Alex turned to face him, leaning back against the window. It wrapped him in a halo of yellowish light. Ryland thought about Tweeting a picture of it with a suggestion that Alex was actually an angel sent to earth to heal the woes of the nations. Gabe would insist on taking over that joke and making it super-uncomfortable, though.

"On this tour," Alex said in his 'I am being very serious' voice, "we have not once been kicked out of a dive bar."

Ryland nodded slowly. "This is true."

"I haven't had to clean vomit off of my clothes. Not even once."

"Me either."

"I haven't had an adult man cry on me. Or pee on me."

"Singer cried on me once." Ryland frowned. "I'm not sure he counts as an adult man, though."

"He doesn't. My point is." Alex stabbed his finger into the air meaningfully. "This tour? We're all acting like adults."

They stared at each other for a moment. Ryland wrapped his arms around himself, suddenly cold. "Even Gabe," he whispered.

"Right?" Alex dropped into the other chair and hugged his knees to his chest. "Mega-weird."

**

In Manila, they huddled on the bed together in their room, their phones and laptops set up around them to form Command Central.

"Data point," Alex announced, pointing at his note-taking app. "Gabe spent the entire pre-show period on the phone with Erin instead of playing pranks, being annoying, or ingesting chemicals."

Ryland consulted his own notes. "To be fair, Gabe was also sick as a dog today."

"Sick due to some sort of actual medical problem, not being hungover."

"You know, not too long ago we were praying for him to have actual medical problems."

"That was then, this is now. Focus, Blackinton." Alex tossed his phone down and grabbed his laptop. "Okay, we have to do something."

"What do you have in mind?"

"What was that bar we went to in Tokyo that one time?"

Ryland sat in silence until Alex looked at him. "You're going to have to be more specific."

"The one with the booze," Alex said.

"Don't talk to me again for half an hour." Ryland lifted his laptop to hide his face. "You're on probation."

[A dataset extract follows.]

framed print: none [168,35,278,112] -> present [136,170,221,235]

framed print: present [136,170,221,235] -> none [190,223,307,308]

"Fine. Any bar in Tokyo will do."

"Probation, Suarez."

Alex sighed and stretched out on his stomach, clicking around the screen. "Fine. Be that way. I'll figure this out myself."

"You couldn't party-plan your way out of a paper bag. Give me that."

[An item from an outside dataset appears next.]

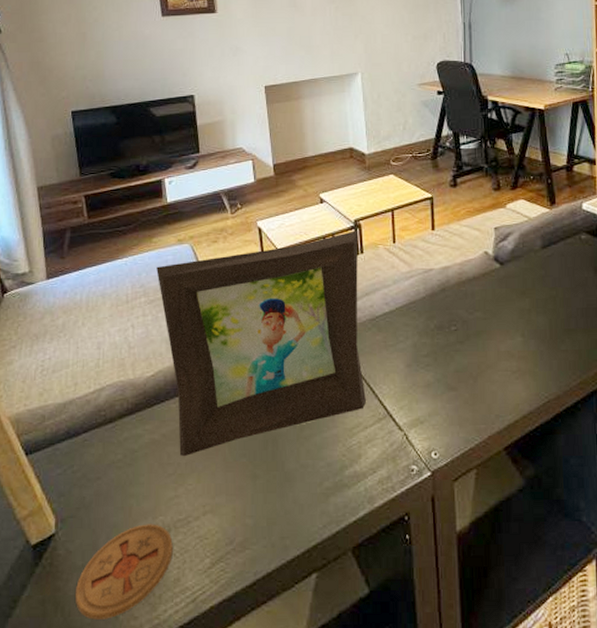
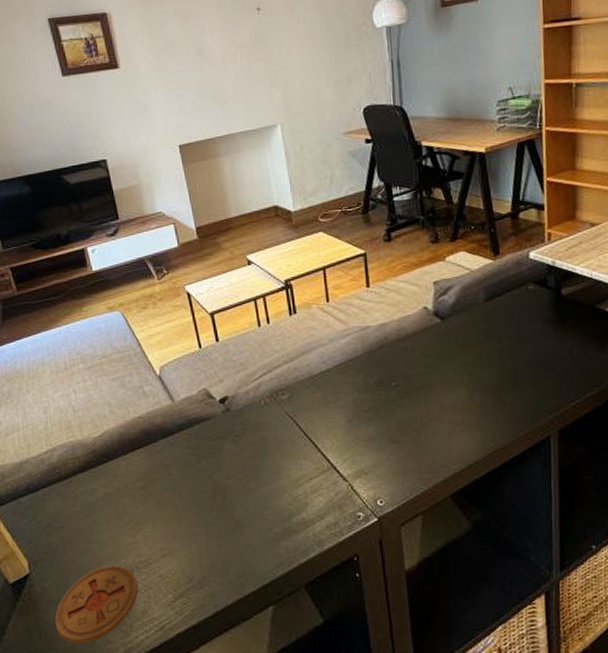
picture frame: present [156,231,366,457] -> none [90,291,309,508]

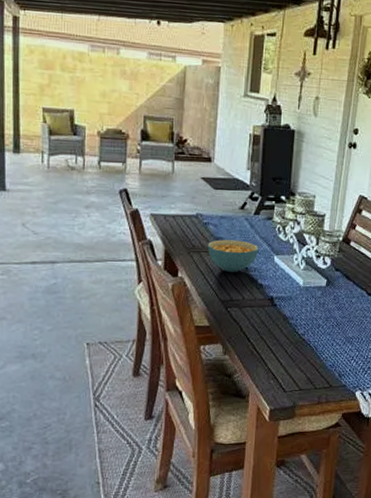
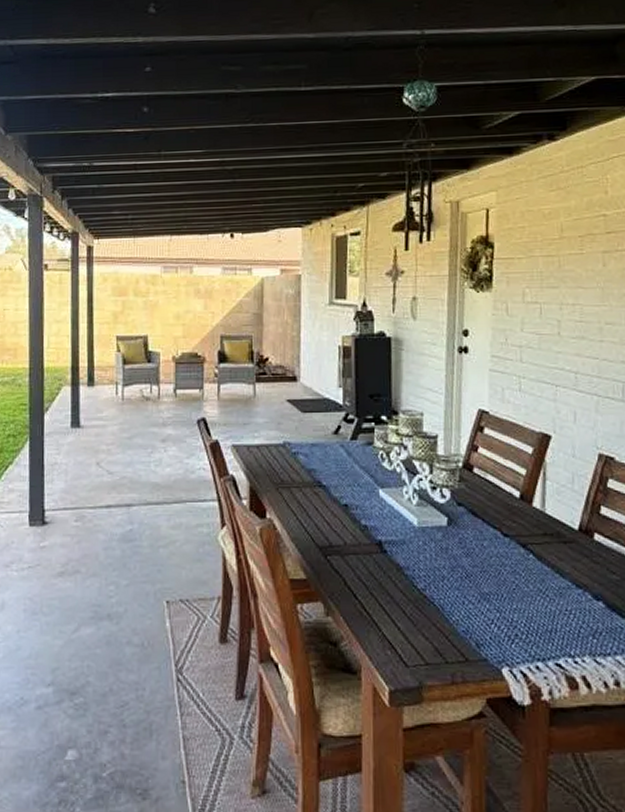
cereal bowl: present [208,239,259,273] -> none [299,472,360,512]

"That doesn't even make sense."

"Neither does your face!"

Party-planning for Tokyo was temporarily tabled for a pillow fight. A very badass pillow fight to the death, if anyone should ever ask.

**

The dawn of their last morning in Tokyo found Ryland with his head pillowed on a pair of Alex's shoes and Alex with his head inside the overturned trash can.

Their phones rang simultaneously, prompting simultaneous moans of despair. Ryland jabbed at his until it came on in speakerphone.

"Good morning, assholes," Victoria growled. "I hope you're as miserable as I am right now. Actually I hope you're more miserable than I am right now. Taxi to the airport leaves in twenty minutes. If you miss it, I will fucking celebrate."

The phone went dead and Ryland squinted at Alex. His head was still inside the trash can, but he seemed to have managed to get his phone in there and listen to it normally. "Who did you get?" Ryland asked when the phone emerged again and feebly flopped to the carpet.

"Gabe." Alex whimpered and pulled out of the trash can slowly. "He's not feeling so great this morning."

"Neither is Victoria. Neither am I."

"I have to go throw up my liver before we go to the airport," Alex said. "What did we do last night?"

"We partied like Cobras." Ryland slowly turned onto his stomach and buried his face against the floor. "Why the fuck did we think that was a good idea?"

"It was a horrible idea."

"It was your idea."

"I thought you wanted to be wild and crazy again. And not-jaded. And we decided that getting drunk and partying like old times would be the best way to achieve that."

Ryland lifted his head and looked at him. "Let's embrace being old. I love being old."

Alex nodded slowly. "We can start wearing high-waisted pants and those little hats."

"Bow ties. And suspenders with belts."

"I'll carry a cane and call people 'whippersnappers.'"

Ryland extended his hand for a shaky fist-bump. "New plan. Best one ever."